• **The task**:
Reading the records below, count the lines in which the string "middle" appears; write the number only.

• **Collected data entries**:
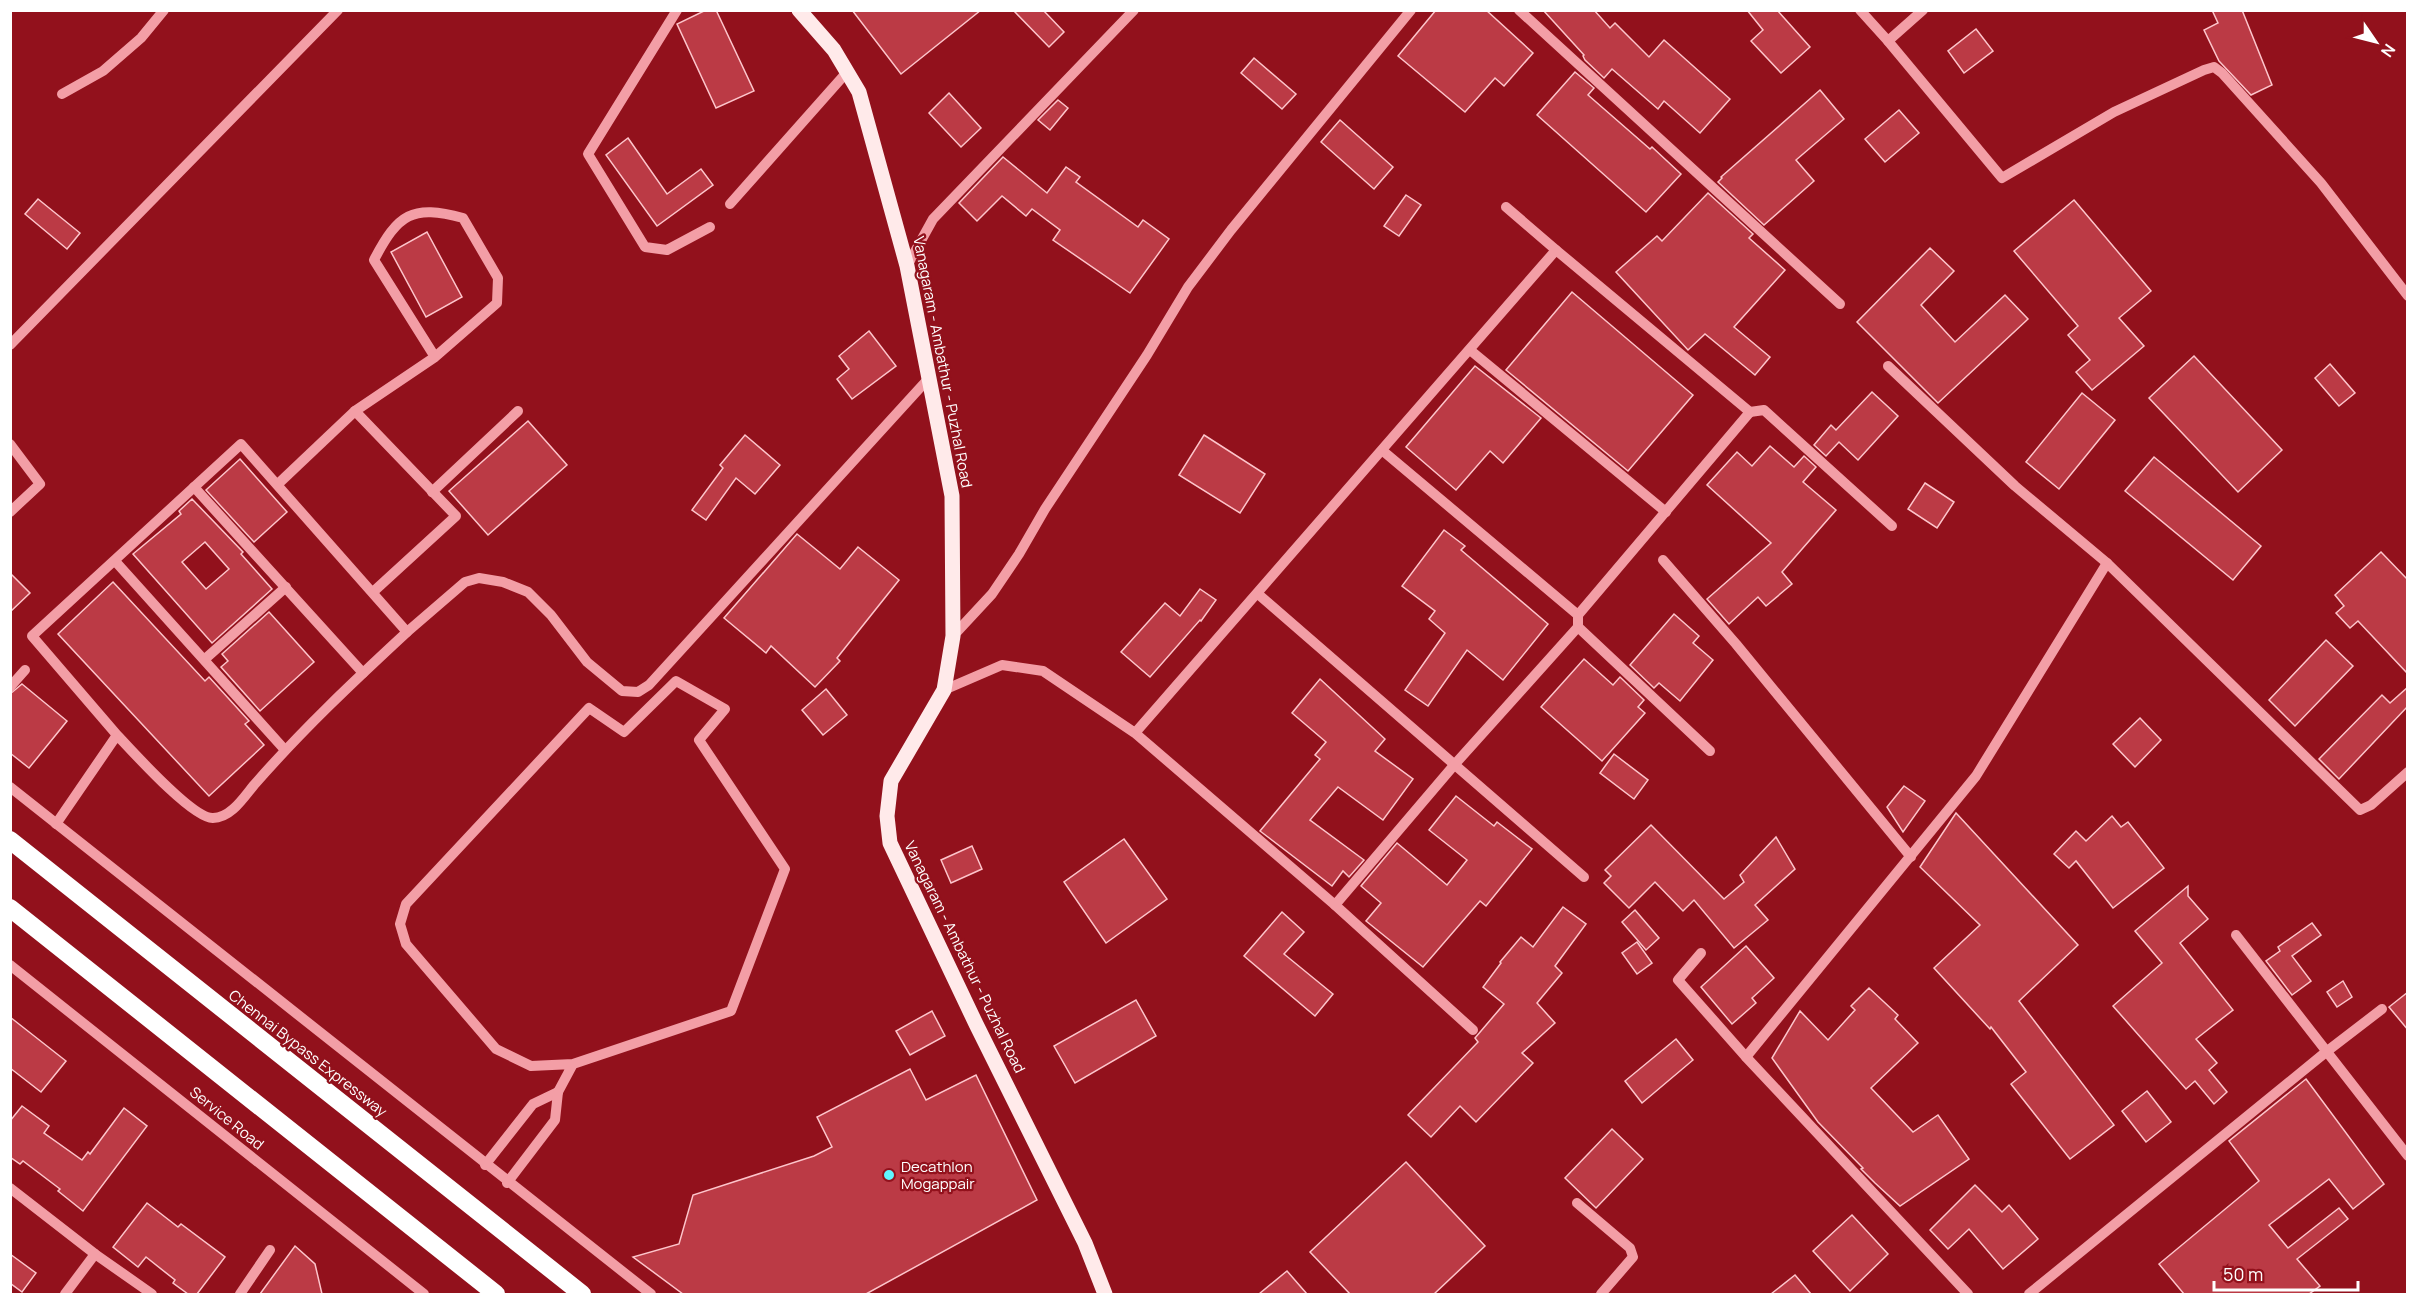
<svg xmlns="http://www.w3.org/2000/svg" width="2418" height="1305" viewBox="0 0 2418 1305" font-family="Manrope,sans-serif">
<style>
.building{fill:#bb3a45;stroke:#fdc5cb;stroke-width:1.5;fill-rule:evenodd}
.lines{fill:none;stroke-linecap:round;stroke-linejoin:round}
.minor{stroke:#f39ea6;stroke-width:10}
.major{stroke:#ffeaea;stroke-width:15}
.highway{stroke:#fff;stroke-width:18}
.poi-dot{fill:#60f5ff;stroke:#92111c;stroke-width:2}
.labels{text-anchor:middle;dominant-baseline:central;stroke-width:4.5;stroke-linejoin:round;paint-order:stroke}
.street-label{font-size:15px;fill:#fff;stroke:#92111c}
.poi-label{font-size:15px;fill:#fff;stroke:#92111c;text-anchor:start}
</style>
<rect width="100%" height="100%" fill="#92111c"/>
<g class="building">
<path d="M706,10H716L754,91L716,108L677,24Z"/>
<path d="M852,10H981L901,74Z"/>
<path d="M1013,10H1043L1064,32L1049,47Z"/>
<path d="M1436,10H1486L1533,53L1504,86L1495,78L1465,112L1398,56Z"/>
<path d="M1543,10H1594L1610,28L1615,23L1649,57L1664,40L1730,99L1700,133L1664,101L1658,109L1612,69L1604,78L1585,60L1583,56L1584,55Z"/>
<path d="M1747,10H1777L1810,47L1781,73L1751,41L1763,30Z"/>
<path d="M2212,10H2242L2272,85L2251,95L2219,61L2204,30L2218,23Z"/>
<path d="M1976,29L1993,51L1964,73L1948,51Z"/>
<path d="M1254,58L1296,94L1282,109L1241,73Z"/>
<path d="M1575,72L1594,88L1588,95L1650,149L1652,147L1681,174L1646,212L1537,115Z"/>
<path d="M1820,90L1844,119L1796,160L1814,181L1764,225L1718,182L1722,178L1721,177Z"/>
<path d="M949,93L981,128L961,147L929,113Z"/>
<path d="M1058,100L1068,108L1050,130L1038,120Z"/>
<path d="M1899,110L1919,133L1885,162L1865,139Z"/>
<path d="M1340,120L1393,167L1374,189L1321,142Z"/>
<path d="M628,138L667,194L701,169L713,185L657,226L606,155Z"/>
<path d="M1003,157L1047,193L1066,167L1080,177L1076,182L1138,227L1143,220L1169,239L1130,293L1053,240L1060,230L1032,209L1026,216L1002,196L977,221L959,203Z"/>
<path d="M1708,193L1753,234L1749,238L1785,270L1734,327L1770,357L1755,375L1705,334L1688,350L1616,272L1657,236L1662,241Z"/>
<path d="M1406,195L1421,205L1399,236L1384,226Z"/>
<path d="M38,199L80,233L67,249L25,214Z"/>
<path d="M2074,200L2151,291L2119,318L2144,346L2092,390L2076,372L2090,360L2068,335L2078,326L2014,251Z"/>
<path d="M427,232L462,297L426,317L391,252Z"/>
<path d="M1930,248L1954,271L1921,305L1955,342L2005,295L2028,319L1938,403L1857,322Z"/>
<path d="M1572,292L1693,395L1628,471L1506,370Z"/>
<path d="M869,331L896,366L852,399L837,379L849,369L839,356Z"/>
<path d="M2194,356L2282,450L2238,492L2149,398Z"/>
<path d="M2330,364L2355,393L2339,406L2315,378Z"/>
<path d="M1475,366L1541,418L1503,463L1490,451L1456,490L1406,447Z"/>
<path d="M1872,392L1898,416L1858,460L1839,442L1826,456L1814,445L1831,425L1836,430Z"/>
<path d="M2082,393L2115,420L2059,489L2026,462Z"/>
<path d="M528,421L567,465L488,535L449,491Z"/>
<path d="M745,435L780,465L755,494L736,478L706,520L692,510L723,468L720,465Z"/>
<path d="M1204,435L1265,474L1240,513L1179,475Z"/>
<path d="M1770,446L1794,467L1804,456L1816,467L1803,482L1836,510L1782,572L1792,584L1766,606L1758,597L1729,624L1707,599L1771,543L1707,485L1737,452L1752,466Z"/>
<path d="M2154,457L2261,546L2233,580L2125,491Z"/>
<path d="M240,459L287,512L254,542L206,490Z"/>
<path d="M1925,483L1954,502L1937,528L1908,509Z"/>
<path d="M192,499L243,552L241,554L272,589L212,643L133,554L181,514L179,511ZM205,542L229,569L206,589L182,562Z"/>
<path d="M1444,530L1465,546L1461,550L1548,624L1503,680L1467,650L1428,706L1405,690L1445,633L1429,619L1435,611L1402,586Z"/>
<path d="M797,534L840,569L858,547L899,580L837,658L840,661L815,687L771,646L766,653L724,618Z"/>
<path d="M2381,552L2408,580V674L2358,621L2350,628L2336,613L2344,606L2335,595Z"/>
<path d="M10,573L30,593L10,612Z"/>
<path d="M113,582L205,681L209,677L249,721L245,724L264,745L209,796L58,634Z"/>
<path d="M1200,589L1216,600L1201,621L1200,620L1150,677L1121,652L1165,603L1180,616Z"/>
<path d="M269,612L314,662L260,711L221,667L228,661L222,654Z"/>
<path d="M1674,614L1699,636L1693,643L1713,660L1680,701L1659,683L1654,688L1630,665Z"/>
<path d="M2326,640L2353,666L2295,726L2269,700Z"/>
<path d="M1584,659L1613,685L1620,677L1644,700L1638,707L1645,713L1602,761L1541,707Z"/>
<path d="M1320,679L1385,739L1375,751L1413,779L1383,820L1338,787L1310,820L1364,860L1349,877L1343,871L1332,886L1260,831L1320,759L1315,755L1326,742L1292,713Z"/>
<path d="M22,684L67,721L29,768L10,753V694Z"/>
<path d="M2408,687V706L2339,779L2319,759L2382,695L2390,703Z"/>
<path d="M826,689L847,715L823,735L802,710Z"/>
<path d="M2140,718L2161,740L2135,767L2113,744Z"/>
<path d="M1614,754L1648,780L1634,799L1600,773Z"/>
<path d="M1904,786L1925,801L1903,832L1887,807Z"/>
<path d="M1456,796L1494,826L1497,822L1532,849L1486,906L1480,901L1423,967L1366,921L1381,903L1361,886L1397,843L1447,885L1467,860L1429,830Z"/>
<path d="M1956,813L2078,945L2019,1001L2114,1125L2070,1159L2011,1084L2026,1072L1991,1027L1990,1029L1934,968L1980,925L1920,867Z"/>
<path d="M2112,816L2121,827L2128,822L2164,868L2113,908L2076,861L2069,868L2054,854L2076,831L2086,841Z"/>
<path d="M1651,825L1724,899L1744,882L1740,875L1776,837L1795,869L1755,905L1768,920L1734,948L1694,900L1683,911L1655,882L1629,908L1604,883L1611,876L1605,870Z"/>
<path d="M1124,839L1167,899L1106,943L1064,882Z"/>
<path d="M972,846L982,869L951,883L941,860Z"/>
<path d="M2188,886V896L2208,919L2180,943L2233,1010L2196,1039L2217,1063L2209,1070L2227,1092L2214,1104L2195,1081L2186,1089L2113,1006L2162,963L2135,931Z"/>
<path d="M1563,907L1586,924L1555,966L1562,973L1537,1003L1555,1023L1522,1053L1533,1063L1476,1122L1460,1106L1431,1137L1408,1115L1478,1042L1475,1038L1504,1004L1483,987L1501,963L1500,962L1521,937L1533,947Z"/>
<path d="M1635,910L1659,938L1646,950L1622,922Z"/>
<path d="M1282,912L1304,932L1284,954L1333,994L1315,1016L1244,956Z"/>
<path d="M2312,923L2321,935L2292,956L2311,981L2292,995L2266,961L2280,951L2278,947Z"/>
<path d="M1637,942L1652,963L1637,974L1622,953Z"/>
<path d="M1746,946L1774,978L1752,998L1756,1003L1732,1024L1701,987Z"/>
<path d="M2343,981L2352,997L2337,1007L2327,992Z"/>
<path d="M1869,988L1898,1015L1895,1019L1918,1043L1871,1088L1913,1132L1938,1115L1969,1159L1900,1206L1875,1183L1861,1169L1863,1168L1818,1122L1772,1058L1800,1011L1828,1040L1855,1010L1851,1006Z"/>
<path d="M2408,992V1030L2389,1007Z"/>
<path d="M1136,1000L1156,1036L1075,1083L1054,1046Z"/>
<path d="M932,1011L945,1036L910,1055L896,1031Z"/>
<path d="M10,1017L66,1061L41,1092L10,1068Z"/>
<path d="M1676,1039L1693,1060L1642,1103L1625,1081Z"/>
<path d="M910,1069L926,1100L976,1075L1037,1200L866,1294H683L633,1257L679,1244L693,1195L814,1156L832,1147L817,1117Z"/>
<path d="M2306,1079L2384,1184L2353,1209L2329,1179L2269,1225L2288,1248L2339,1208L2348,1219L2297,1259L2320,1286L2309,1294H2184L2159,1264L2259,1181L2229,1141Z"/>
<path d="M2147,1091L2171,1122L2146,1142L2122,1111Z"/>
<path d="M22,1106L49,1126L44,1133L82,1160L88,1152L90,1154L124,1108L147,1126L83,1211L58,1191L60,1189L23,1161L20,1164L10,1157V1121Z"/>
<path d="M1612,1129L1643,1159L1596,1208L1565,1178Z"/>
<path d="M1406,1162L1485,1246L1434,1294H1350L1310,1252Z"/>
<path d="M1975,1185L2002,1212L2009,1205L2038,1239L2003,1269L1969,1229L1948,1249L1930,1230Z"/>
<path d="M147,1203L178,1227L181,1224L225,1257L197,1294H188L173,1283L175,1280L146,1257L138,1267L113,1247Z"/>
<path d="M1852,1215L1888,1254L1850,1291L1813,1251Z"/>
<path d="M295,1246L315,1264L322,1294H260Z"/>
<path d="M10,1254L36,1273L22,1292L10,1283Z"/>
<path d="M1287,1271L1307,1294H1259Z"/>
<path d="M1795,1275L1811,1294H1771Z"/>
</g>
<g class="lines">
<g class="minor">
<path d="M677,10L588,154L645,247L667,250L710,227"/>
<path d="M1519,10L1840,304"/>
<path d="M1860,10L1888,41L1923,10"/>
<path d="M1888,41L2002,178L2114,112L2204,70L2214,67L2222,73L2321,183L2408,296"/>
<path d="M62,94L103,71L141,38L164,10"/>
<path d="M730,204L847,72"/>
<path d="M1506,207L1556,250"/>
<path d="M907,266L933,219L1134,10"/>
<path d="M10,345L338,10"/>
<path d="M1470,350L1666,512"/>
<path d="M1888,366L2015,486L2107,563L2360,810L2371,805L2408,772"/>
<path d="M1750,412L1764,410L1892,526"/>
<path d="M10,444L40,484L10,512"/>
<path d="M1383,451L1578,615"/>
<path d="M278,484L355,411"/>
<path d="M194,487L363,673"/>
<path d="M432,492L518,411"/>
<path d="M1663,560L1736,644L1911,857"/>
<path d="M115,561L285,750"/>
<path d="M373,592L456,516L355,411L435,357L497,303L498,278L463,218C412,204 398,214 374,260L435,357"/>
<path d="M1258,594L1584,877"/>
<path d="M1578,627L1710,751"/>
<path d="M407,632L465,582L479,578L503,582L528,592L551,615L587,662L622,691L638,692L649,685L929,378"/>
<path d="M953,636L992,594L1019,554L1045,509L1147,355L1188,287L1231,230L1411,10"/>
<path d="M205,659L286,587"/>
<path d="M10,687L25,670"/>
<path d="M944,690L1002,665L1043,671L1135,733L1556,250L1750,412L1578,615V627L1455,764L1335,905L1135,733"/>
<path d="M10,787L651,1294"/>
<path d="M56,824L117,735C133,752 193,819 213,818C231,818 244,797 254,785C302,730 354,681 407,632L241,444L32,636L117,735"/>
<path d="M1335,905L1473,1030"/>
<path d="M2236,935L2408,1156"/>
<path d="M1701,953L1678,980L1746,1057L1968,1294"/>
<path d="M10,965L424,1294"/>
<path d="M1746,1057L1976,776L2107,563"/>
<path d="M485,1165L533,1104L558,1092"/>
<path d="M507,1183L555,1120L558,1092L573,1064L731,1011L785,869L699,740L725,709L676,681L624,732L589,708L406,904L400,924L406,944L496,1049L531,1066L573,1064"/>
<path d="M10,1188L95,1254L152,1294"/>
<path d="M1577,1203L1630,1248L1633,1257L1601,1294"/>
<path d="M65,1294L95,1254"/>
<path d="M240,1294L270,1250"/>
<path d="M2029,1294L2326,1052L2382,1009"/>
</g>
<path class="major" d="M799,10L834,50L859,92L907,266L952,496L953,636L944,690L891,781L887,816L890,843L976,1024L1085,1243L1105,1294"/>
<g class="highway">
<path d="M10,840L582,1294"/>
<path d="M10,908L496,1294"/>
</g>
</g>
<circle class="poi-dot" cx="889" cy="1175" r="6"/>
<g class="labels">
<g class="street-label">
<text transform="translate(943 362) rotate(79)">Vanagaram - Ambathur - Puzhal Road</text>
<text transform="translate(965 957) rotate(64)">Vanagaram - Ambathur - Puzhal Road</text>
<text transform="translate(308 1053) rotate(38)">Chennai Bypass Expressway</text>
<text transform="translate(227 1118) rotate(39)">Service Road</text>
</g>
<g class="poi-label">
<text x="901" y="1166">Decathlon<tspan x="901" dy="17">Mogappair</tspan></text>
</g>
</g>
<rect width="2418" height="1305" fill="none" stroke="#ffffff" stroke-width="24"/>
<g transform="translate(2376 42) rotate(125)" stroke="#92111c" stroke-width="4.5" paint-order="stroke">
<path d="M0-4.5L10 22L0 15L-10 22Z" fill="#ffffff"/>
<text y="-9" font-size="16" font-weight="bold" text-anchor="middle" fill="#ffffff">N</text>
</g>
<path d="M2214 1281v9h144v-9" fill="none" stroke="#ffffff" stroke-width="3"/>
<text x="2223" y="1281" font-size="18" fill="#ffffff" stroke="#92111c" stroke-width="4.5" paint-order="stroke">50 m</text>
</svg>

• **Solved problem**:
2